This is good for many paragraphs, mostly quotes, about the alliance and its conspiracy to deceive the masses. (Driscoll et alia also tell us that All the President's Men failed to inform citizens that Deep Throat was conflicted in real life, but this may be disregarded, as the film shows him smoking cigarettes, which in the post-Bogart era became their traditional way of telling us a character is impure.)
But this is not the end of liberal-artist perfidy:
Even beyond All the President’s Men, a pretty fair chunk of the accepted pop culture of the 1970s was, in retrospect, often invented out of whole cloth and then repackaged as Truth — “truthiness,” as faux journalist Stephen Colbert would say — by the film, television industry, and (actual) journalists of the day.For instance, did you know the article on which Saturday Night Fever was based was, by Nik Cohn's admission, actually based on Shepherd's Bush mods?

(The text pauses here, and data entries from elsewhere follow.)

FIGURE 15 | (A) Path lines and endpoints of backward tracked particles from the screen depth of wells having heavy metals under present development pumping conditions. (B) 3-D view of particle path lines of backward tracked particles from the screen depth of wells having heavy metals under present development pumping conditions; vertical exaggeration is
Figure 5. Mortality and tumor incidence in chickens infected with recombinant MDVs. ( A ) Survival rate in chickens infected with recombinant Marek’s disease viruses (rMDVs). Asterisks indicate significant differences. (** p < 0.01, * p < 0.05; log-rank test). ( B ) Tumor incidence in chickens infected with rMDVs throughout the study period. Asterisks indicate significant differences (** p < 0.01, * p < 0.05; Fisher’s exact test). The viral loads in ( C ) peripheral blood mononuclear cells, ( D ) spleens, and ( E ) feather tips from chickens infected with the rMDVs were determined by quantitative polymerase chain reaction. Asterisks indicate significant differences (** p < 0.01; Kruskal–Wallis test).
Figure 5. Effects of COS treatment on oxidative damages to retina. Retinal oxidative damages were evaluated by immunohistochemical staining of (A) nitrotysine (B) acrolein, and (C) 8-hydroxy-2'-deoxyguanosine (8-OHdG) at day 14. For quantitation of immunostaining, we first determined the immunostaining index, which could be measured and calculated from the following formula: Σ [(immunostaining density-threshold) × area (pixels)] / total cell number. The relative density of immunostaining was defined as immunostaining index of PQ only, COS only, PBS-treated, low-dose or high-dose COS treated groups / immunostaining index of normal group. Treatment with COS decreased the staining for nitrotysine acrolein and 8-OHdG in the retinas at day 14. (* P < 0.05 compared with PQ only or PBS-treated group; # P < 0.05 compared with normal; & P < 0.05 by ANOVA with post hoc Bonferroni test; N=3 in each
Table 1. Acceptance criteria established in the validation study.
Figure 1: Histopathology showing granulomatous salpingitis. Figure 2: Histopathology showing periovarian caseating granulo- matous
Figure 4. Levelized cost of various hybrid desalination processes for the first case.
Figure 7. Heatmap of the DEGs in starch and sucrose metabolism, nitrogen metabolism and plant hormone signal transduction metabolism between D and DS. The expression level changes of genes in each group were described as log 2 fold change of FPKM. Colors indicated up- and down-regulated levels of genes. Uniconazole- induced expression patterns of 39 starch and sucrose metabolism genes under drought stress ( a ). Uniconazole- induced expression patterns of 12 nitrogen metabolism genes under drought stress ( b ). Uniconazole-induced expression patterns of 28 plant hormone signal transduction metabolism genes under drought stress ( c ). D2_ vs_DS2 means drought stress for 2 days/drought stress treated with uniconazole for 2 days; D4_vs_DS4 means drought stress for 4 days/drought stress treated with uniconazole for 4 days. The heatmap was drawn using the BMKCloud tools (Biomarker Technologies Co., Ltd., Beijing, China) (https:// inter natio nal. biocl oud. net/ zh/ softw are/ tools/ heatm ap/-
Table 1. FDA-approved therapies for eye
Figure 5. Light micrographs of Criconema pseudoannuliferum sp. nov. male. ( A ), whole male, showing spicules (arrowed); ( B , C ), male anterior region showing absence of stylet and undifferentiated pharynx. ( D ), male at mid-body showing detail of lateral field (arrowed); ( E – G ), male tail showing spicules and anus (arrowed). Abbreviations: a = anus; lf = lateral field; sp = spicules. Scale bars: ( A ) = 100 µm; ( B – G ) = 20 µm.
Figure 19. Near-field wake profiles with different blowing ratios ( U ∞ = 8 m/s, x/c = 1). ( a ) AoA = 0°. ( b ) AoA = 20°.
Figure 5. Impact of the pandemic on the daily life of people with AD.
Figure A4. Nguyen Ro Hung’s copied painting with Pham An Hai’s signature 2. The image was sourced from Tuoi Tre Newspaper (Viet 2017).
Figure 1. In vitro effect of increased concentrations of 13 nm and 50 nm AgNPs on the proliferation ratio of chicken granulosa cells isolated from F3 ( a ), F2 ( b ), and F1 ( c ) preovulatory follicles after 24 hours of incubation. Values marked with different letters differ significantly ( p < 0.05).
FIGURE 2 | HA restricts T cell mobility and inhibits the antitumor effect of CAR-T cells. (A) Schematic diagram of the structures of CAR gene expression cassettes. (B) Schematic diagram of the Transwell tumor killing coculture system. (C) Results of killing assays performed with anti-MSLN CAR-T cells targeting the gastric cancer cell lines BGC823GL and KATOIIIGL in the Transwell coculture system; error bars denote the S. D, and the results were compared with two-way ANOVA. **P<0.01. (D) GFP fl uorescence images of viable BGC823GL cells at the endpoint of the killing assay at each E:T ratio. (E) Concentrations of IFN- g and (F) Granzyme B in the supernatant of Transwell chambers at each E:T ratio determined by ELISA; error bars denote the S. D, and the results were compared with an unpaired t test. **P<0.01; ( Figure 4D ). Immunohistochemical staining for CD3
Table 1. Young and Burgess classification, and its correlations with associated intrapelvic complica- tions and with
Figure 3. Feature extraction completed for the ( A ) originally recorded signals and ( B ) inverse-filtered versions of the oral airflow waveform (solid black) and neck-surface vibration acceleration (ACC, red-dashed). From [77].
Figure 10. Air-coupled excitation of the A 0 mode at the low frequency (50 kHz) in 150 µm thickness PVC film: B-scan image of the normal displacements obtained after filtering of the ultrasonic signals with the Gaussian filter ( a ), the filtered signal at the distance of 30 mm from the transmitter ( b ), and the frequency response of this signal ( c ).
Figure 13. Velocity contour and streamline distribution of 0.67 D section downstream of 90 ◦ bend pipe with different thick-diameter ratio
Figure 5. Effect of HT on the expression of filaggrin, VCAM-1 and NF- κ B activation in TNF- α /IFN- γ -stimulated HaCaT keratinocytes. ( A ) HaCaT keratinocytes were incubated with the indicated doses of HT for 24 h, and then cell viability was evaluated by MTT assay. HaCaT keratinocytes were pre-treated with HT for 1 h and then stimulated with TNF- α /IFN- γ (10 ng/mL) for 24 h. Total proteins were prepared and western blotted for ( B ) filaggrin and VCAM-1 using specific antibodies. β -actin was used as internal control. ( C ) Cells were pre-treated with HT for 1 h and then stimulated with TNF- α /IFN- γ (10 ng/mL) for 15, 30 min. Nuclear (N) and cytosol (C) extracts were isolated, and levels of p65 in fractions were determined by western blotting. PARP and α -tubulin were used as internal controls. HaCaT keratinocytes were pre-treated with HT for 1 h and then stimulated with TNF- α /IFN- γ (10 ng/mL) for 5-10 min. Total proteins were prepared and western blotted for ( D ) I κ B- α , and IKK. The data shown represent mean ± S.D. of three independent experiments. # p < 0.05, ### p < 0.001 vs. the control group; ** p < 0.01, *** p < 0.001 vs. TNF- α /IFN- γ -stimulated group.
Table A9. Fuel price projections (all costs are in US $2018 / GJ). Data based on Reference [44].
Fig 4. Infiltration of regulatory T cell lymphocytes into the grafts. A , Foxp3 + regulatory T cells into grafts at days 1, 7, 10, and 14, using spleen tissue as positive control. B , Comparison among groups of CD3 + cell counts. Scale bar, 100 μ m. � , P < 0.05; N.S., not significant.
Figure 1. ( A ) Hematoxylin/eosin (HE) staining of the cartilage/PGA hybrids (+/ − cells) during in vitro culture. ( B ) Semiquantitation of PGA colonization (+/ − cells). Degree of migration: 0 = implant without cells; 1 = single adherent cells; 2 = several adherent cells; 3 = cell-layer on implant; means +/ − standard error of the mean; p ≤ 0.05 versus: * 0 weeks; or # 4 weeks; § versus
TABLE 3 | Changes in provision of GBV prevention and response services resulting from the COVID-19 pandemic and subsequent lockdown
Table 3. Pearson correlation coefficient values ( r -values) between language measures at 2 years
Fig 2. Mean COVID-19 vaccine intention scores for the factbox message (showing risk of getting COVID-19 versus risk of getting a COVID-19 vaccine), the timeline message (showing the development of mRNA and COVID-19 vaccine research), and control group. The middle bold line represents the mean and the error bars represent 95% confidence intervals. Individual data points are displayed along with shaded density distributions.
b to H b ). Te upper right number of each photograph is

Yet South Brooklyn mooks did not rise up in protest on this slur on their way of life, and indeed started putting Travolta posters on their walls. This was the thin end of the wedge, and liberal intellectuals delivered the coup de grace by promoting the career of Tony Danza.
Also Alex Hailey was a plagiarist, casting doubt on Roots' negative portrayal of slavery, by means of which Democrats control the black vote. Driscoll continues:
Given that much of what’s taken as The Official Narrative of the 1970s was built on useful fiction, how much of the decade we just lived will also be remembered inaccurately as well?Then Driscoll rolls out Jim Lileks to tell us that movies like Spartacus are not true to life. Upper-class Romans didn't really sound like Laurence Olivier. If you're not sure how this deception helps liberals, Driscoll explains via Lileks: "Makes you realize that in 2000 years they’ll make movies about our era, and everyone will be half-naked and sweaty while they commit mortgage fraud." That's long-term planning, comrades! (Well, more half-naked sweatiness certainly would have improved Wall Street: Money Never Sleeps.)
Driscoll recommends for further reading an expert in the field, Kathy Shaidle, who lists eight truths liberals kept from her in her youth, among them that the Japanese were the bad guys in World War II and that "Michael Moore is a liar."
These guys make Andrew Beitbart's Big Hollywood look like Sight & Sound.